Drawing from his extensive experience as teacher, body worker and personal life, Andy approaches the subject through a set of paradoxes that are defining sadomasochism, or “eroticization of pain and power”. These paradoxes create polarities which sadomasochism explores through careful and compassionate play with the inherent tensions that varies between individuals and the power dynamics of ”dominant/submissive”. The resulting book, a solid block of nearly 500 pages, reaches however far beyond an introduction into bdsm, a guidebook, or a collection of personal reflections.

Instead, the aim is to bring attention on esoteric qualities of sadomasochism, as in the ritualization of sexuality towards enlightenment or union with God/Divine. Sadomasochism, with its inherent polarities, has according to the author a high potentiality to address deeper needs usually associated with spirituality, such as belonging, submission, self-sacrifice, and devotion, which according to the narrative are not promoted in our pleasure-seeking western societies (“joy joy lala land”) that mostly focus on achievement and selfishness, on “doing”. The sadomasochism that Andy presents and cultivates provide thus as a contrast a safe playground to discover or further dive into meaningful and transformational states of being.

So what am I holding in my hands? First of all I cannot hinder to be seduced by the format and structure. After all, the presentation is significant when your topic is rituals, and the writing project in itself is introduced as mystic for the author: a compact volume beautifully segmented all in black and white by the paradoxes that define sadomasochism, visually chaptering the thought in numbered lemmas/verses, accompanying poetic lines followed by a clear, straightforward prose, occasionally punctuated by Andy Buru’s warm humour, at the rhythm of sneak peaks into his very intimate (at times thick and sick) diary. Abstract concepts are both cleverly illustrated and made tangible through illustrations and a selection of tastefully curated photographies taken by the author himself during his sessions, seducing with their raw beauty and display authentic vulnerability.

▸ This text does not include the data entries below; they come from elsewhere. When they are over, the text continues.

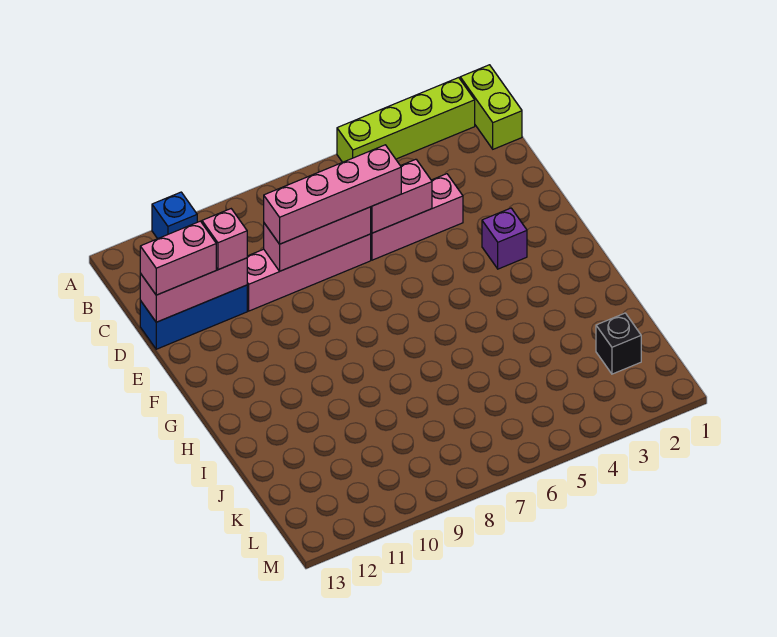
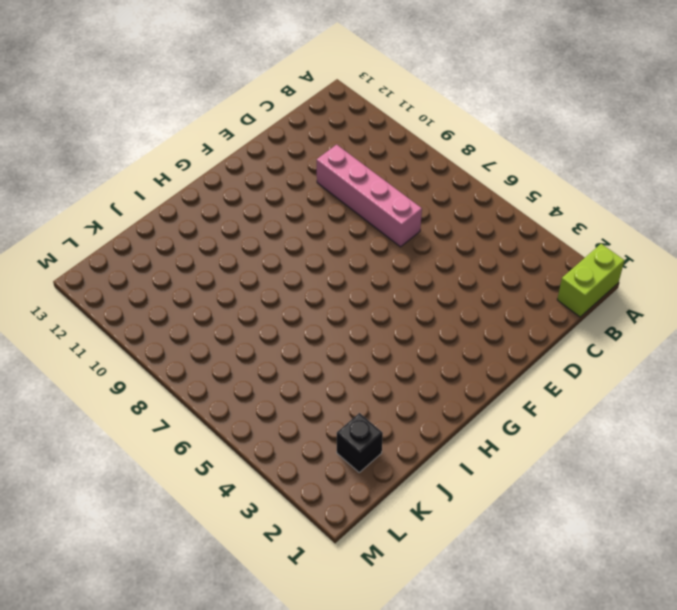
none -> lime brick A2:A5 level 1
none -> blue brick A11 level 1
none -> pink brick D4:D6 level 1

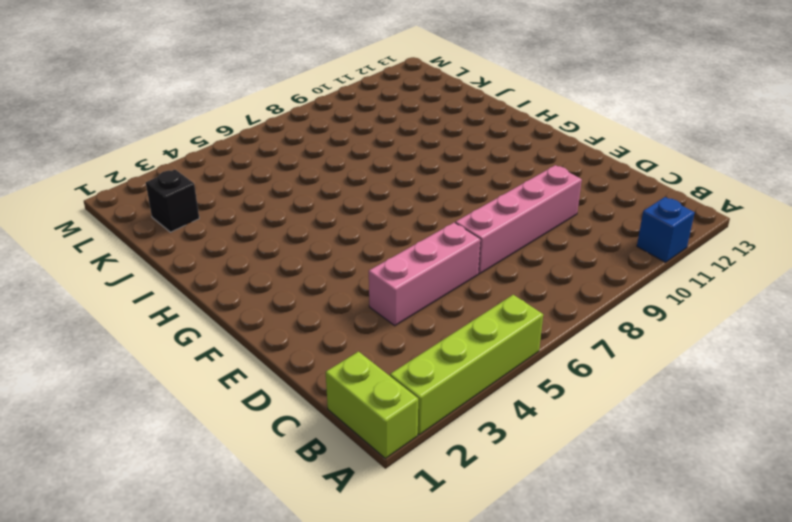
none -> blue brick D11:D13 level 1
none -> purple brick F3 level 1
none -> pink brick D5:D6 level 2

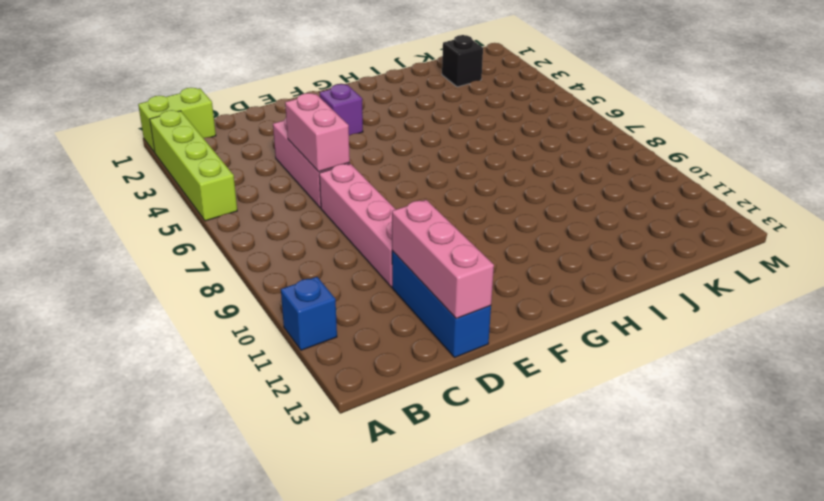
none -> pink brick D7:D9 level 2
none -> pink brick D6:D9 level 3
none -> pink brick D11 level 3

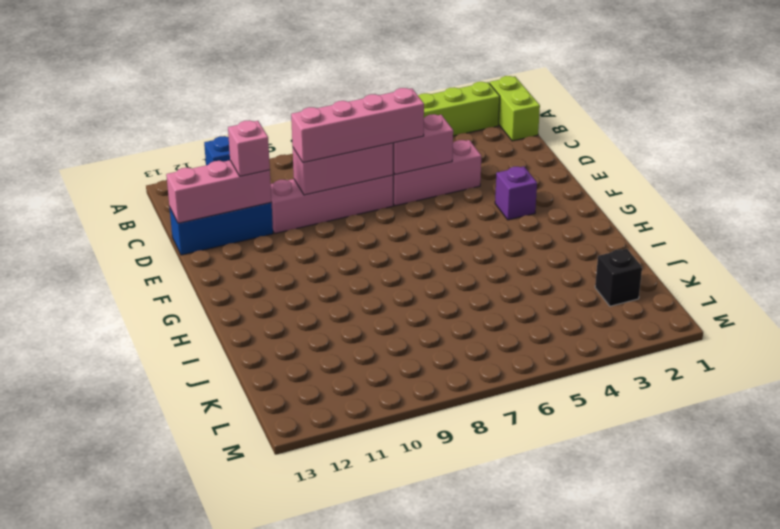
none -> pink brick D12:D13 level 3

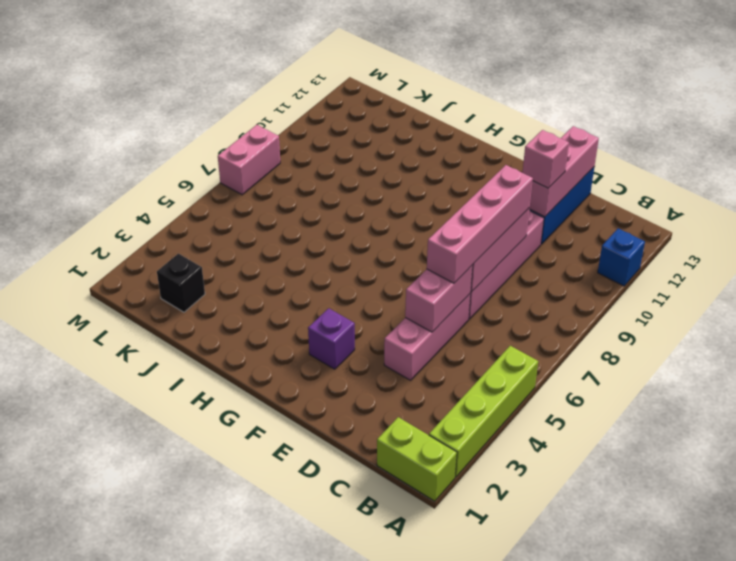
pink brick M7:M8 level 1 -> pink brick D12:D13 level 3

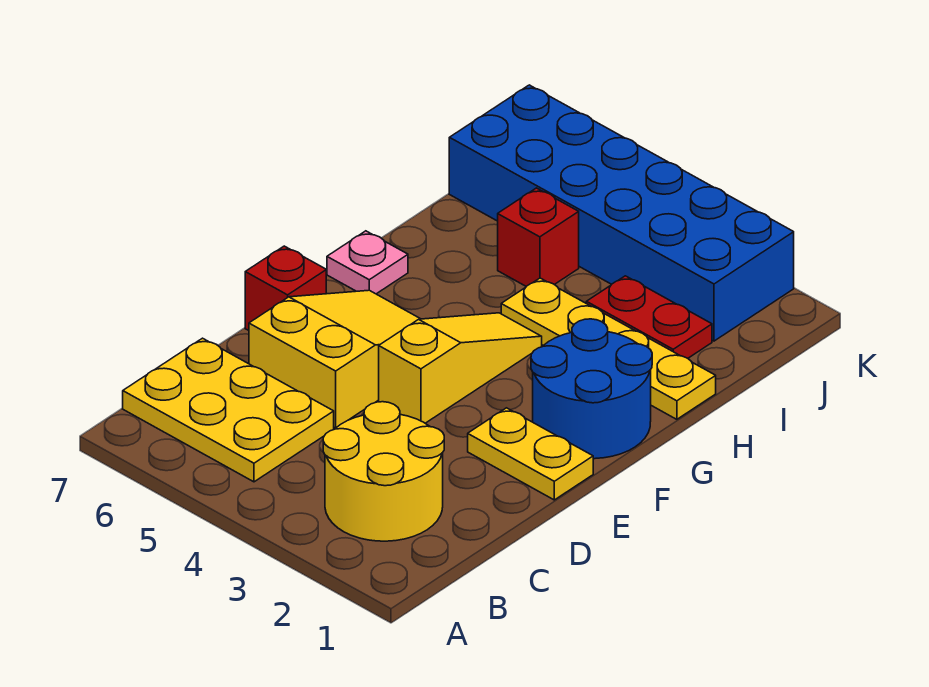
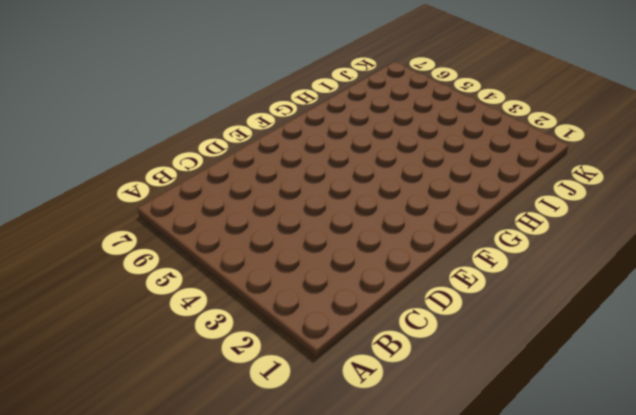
none -> yellow round brick B2:C3 level 1
none -> yellow plate B5:C7 level 1
none -> yellow slope D5:F6 level 1 top D

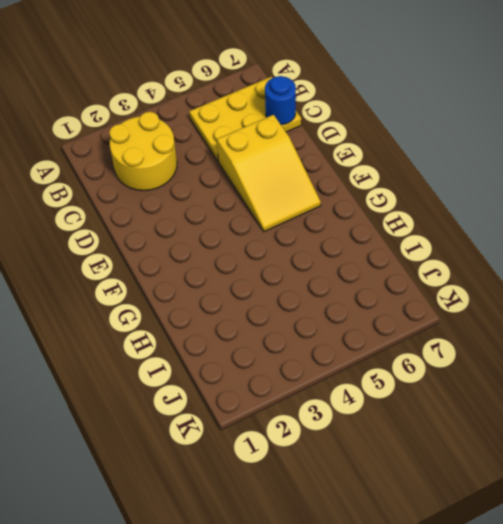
blue round brick C7 level 2 -> none
none -> yellow plate E1:E2 level 1
none -> yellow slope E4:G4 level 1 top E
none -> red brick E7 level 1

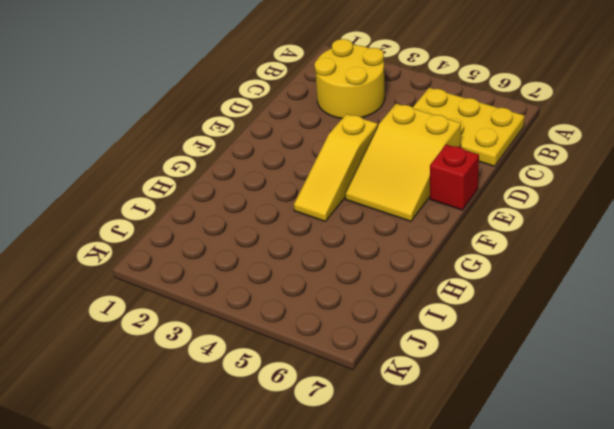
none -> yellow plate E1:E2 level 1
none -> blue round brick F1:G2 level 1
none -> pink plate G7 level 1

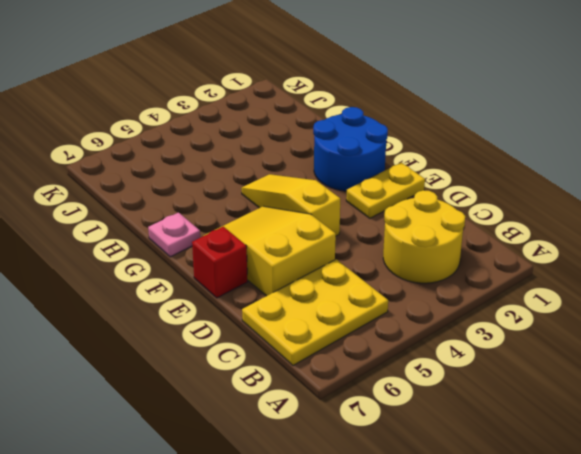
none -> yellow plate H1:H4 level 1
none -> red plate I2:I3 level 1
none -> red brick I5 level 1

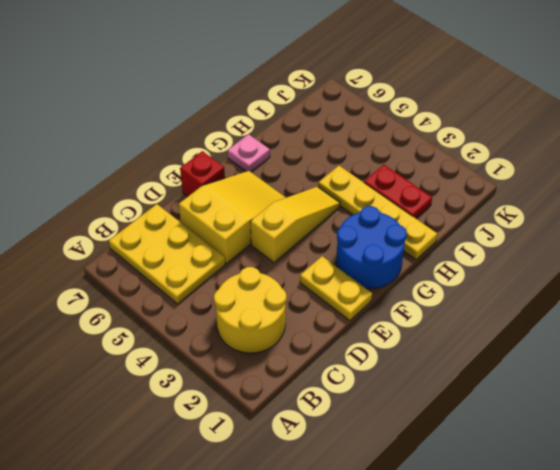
none -> red brick I5 level 1
none -> blue brick J2:K7 level 1

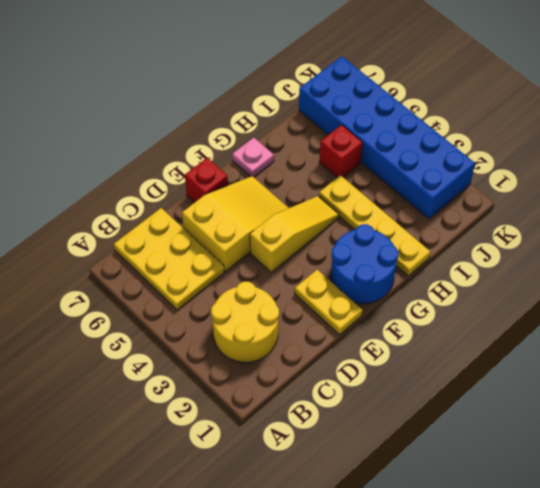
none -> red plate I2:I3 level 1

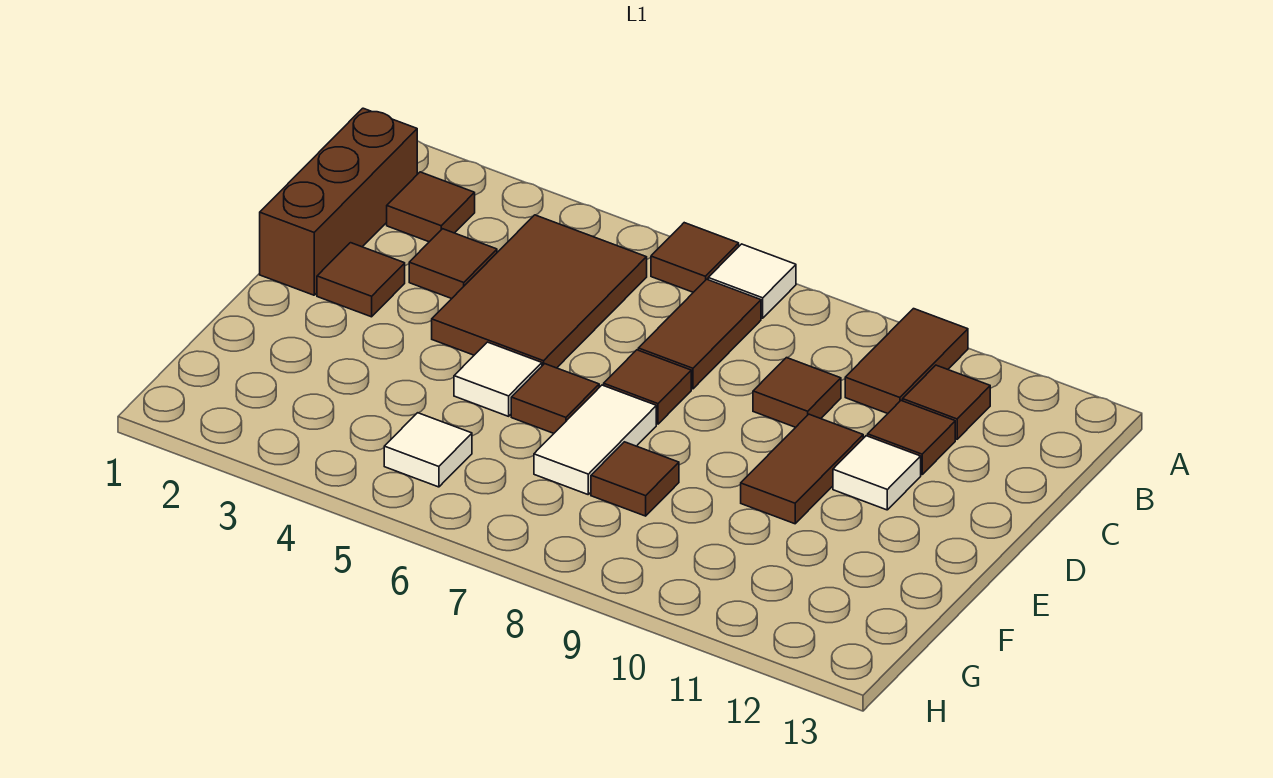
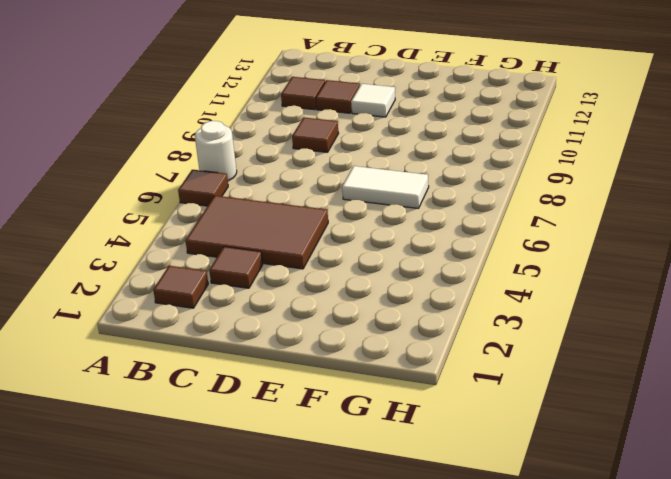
white round brick A7 level 1 -> white tile A7 level 1
none -> brown tile A10:B10 level 1
none -> brown brick B1:D1 level 1
none -> brown tile B7:C7 level 1

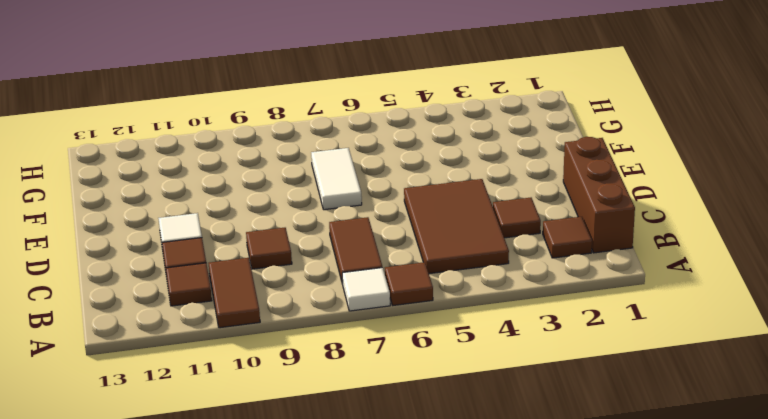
none -> brown tile D2 level 1
none -> brown tile D7 level 1
none -> brown tile D10:E10 level 1

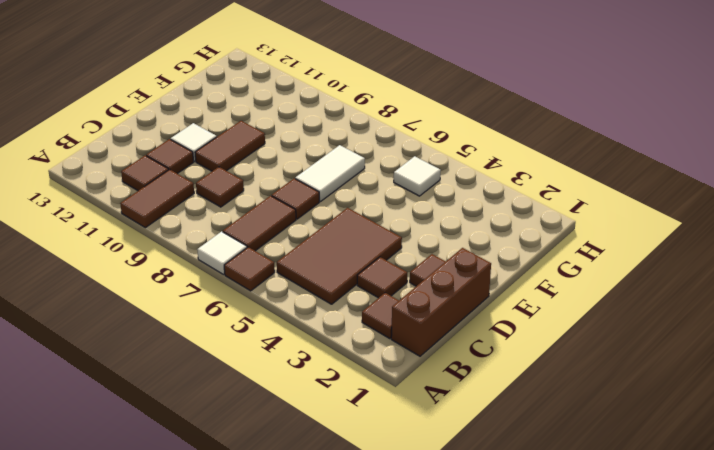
none -> white tile E5 level 1
none -> brown tile E6 level 1
none -> brown tile F8 level 1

“Rituals and Paradoxes” is a companion to anyone’s own paths of self-/collective exploration- practical or intellectual. Andy Buru acts as a Virgilius, not taking down seven levels of hell as one might associate sadomasochism to, but truly accompanying the reader on a journey. His written edifice is a temple where the dark meanders of eros find light and love, in which the paradoxes are pillars and a room for rituals are formed/performed, and where the self is absorbed in the community. Pushing the comparison further, one might find that the fragments of experience that Andy Buru shares, at moment heavy and intense as incense, are counterparts of the vibrant paintings hanging in the side-choirs of a baroque church. (The dramatic lives of saints and martyrs, full of suffering and self-sacrifice, are after all early tangents to the world of bdsm).

The Reading of “Rituals and Paradoxes” could be an invitation into a sacred place with many shrines and as such be decisive or it may stay at the level of a mere tour, an exotic sight-seeing of deviancy and perversion, depending on maturity and receptiveness of the reader. One anecdote from the book (or should I qualify it as a votive picture in adoration for the Japanese culture and to which the author is so indebted?) may provide some evidence of the author’s expectations on the reader: a flower arrangement school in Japan, where everyone gets the degree, but you would, by paying proper attention, be aware of if you actually got to the deeper sense or not.

I think that the strength of the book comes from this sensible approach, where the mystery, despite being unfold for us and made available in words, by the end of the day needs to be “felt” as well, or to paraphrase the first paradox, “to be”. Regardless of your previous experience in bdsm or more generally within sex, or your degree of self-knowledge, the book has nonetheless something essential to offer as an invitation to discover or further explore the vast inner universe that is yourself and your sexuality, but also, by making you sensible to the esoteric dimensions involved in bdsm and thus to elevate your practice to a profoundly metaphysical act.

Yes, Andy, maybe I will take your hand, and follow you, I am not scared, you got me.